Segment Start: MATERIAL PROVIDED
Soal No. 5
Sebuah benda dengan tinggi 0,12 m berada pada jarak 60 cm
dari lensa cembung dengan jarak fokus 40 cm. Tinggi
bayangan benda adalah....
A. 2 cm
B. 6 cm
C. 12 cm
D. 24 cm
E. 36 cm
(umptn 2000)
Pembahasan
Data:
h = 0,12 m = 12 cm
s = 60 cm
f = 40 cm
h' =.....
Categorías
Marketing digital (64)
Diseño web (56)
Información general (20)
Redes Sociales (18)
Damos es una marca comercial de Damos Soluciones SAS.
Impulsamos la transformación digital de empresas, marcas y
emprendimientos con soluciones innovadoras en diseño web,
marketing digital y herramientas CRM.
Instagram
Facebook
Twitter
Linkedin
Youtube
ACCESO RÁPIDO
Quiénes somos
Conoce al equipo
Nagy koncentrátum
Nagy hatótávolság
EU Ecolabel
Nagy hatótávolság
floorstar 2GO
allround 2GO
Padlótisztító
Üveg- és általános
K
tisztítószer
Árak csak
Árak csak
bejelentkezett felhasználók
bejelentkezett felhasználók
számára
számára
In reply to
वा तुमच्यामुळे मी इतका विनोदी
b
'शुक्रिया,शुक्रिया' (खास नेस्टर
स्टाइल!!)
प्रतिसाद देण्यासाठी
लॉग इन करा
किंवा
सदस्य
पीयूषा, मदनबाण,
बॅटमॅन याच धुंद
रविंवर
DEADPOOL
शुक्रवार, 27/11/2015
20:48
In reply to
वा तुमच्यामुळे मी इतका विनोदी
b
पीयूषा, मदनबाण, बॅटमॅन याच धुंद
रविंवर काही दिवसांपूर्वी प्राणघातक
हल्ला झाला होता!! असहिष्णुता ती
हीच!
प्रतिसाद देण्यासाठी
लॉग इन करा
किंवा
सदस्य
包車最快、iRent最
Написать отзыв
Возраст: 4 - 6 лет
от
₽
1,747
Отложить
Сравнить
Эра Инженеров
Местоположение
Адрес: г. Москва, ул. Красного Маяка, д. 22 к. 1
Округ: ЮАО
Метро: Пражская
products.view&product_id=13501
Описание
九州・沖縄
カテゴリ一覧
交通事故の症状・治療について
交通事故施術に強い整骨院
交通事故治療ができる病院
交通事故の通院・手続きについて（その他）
Segment End: MATERIAL PROVIDED
▸ **TASK TO CARRY OUT**
Repeat each entry exactly.

▸ **ANSWER TO THE EXERCISE**
Soal No. 5
Sebuah benda dengan tinggi 0,12 m berada pada jarak 60 cm
dari lensa cembung dengan jarak fokus 40 cm. Tinggi
bayangan benda adalah....
A. 2 cm
B. 6 cm
C. 12 cm
D. 24 cm
E. 36 cm
(umptn 2000)
Pembahasan
Data:
h = 0,12 m = 12 cm
s = 60 cm
f = 40 cm
h' =.....
Categorías
Marketing digital (64)
Diseño web (56)
Información general (20)
Redes Sociales (18)
Damos es una marca comercial de Damos Soluciones SAS.
Impulsamos la transformación digital de empresas, marcas y
emprendimientos con soluciones innovadoras en diseño web,
marketing digital y herramientas CRM.
Instagram
Facebook
Twitter
Linkedin
Youtube
ACCESO RÁPIDO
Quiénes somos
Conoce al equipo
Nagy koncentrátum
Nagy hatótávolság
EU Ecolabel
Nagy hatótávolság
floorstar 2GO
allround 2GO
Padlótisztító
Üveg- és általános
K
tisztítószer
Árak csak
Árak csak
bejelentkezett felhasználók
bejelentkezett felhasználók
számára
számára
In reply to
वा तुमच्यामुळे मी इतका विनोदी
b
'शुक्रिया,शुक्रिया' (खास नेस्टर
स्टाइल!!)
प्रतिसाद देण्यासाठी
लॉग इन करा
किंवा
सदस्य
पीयूषा, मदनबाण,
बॅटमॅन याच धुंद
रविंवर
DEADPOOL
शुक्रवार, 27/11/2015
20:48
In reply to
वा तुमच्यामुळे मी इतका विनोदी
b
पीयूषा, मदनबाण, बॅटमॅन याच धुंद
रविंवर काही दिवसांपूर्वी प्राणघातक
हल्ला झाला होता!! असहिष्णुता ती
हीच!
प्रतिसाद देण्यासाठी
लॉग इन करा
किंवा
सदस्य
包車最快、iRent最
Написать отзыв
Возраст: 4 - 6 лет
от
₽
1,747
Отложить
Сравнить
Эра Инженеров
Местоположение
Адрес: г. Москва, ул. Красного Маяка, д. 22 к. 1
Округ: ЮАО
Метро: Пражская
products.view&product_id=13501
Описание
九州・沖縄
カテゴリ一覧
交通事故の症状・治療について
交通事故施術に強い整骨院
交通事故治療ができる病院
交通事故の通院・手続きについて（その他）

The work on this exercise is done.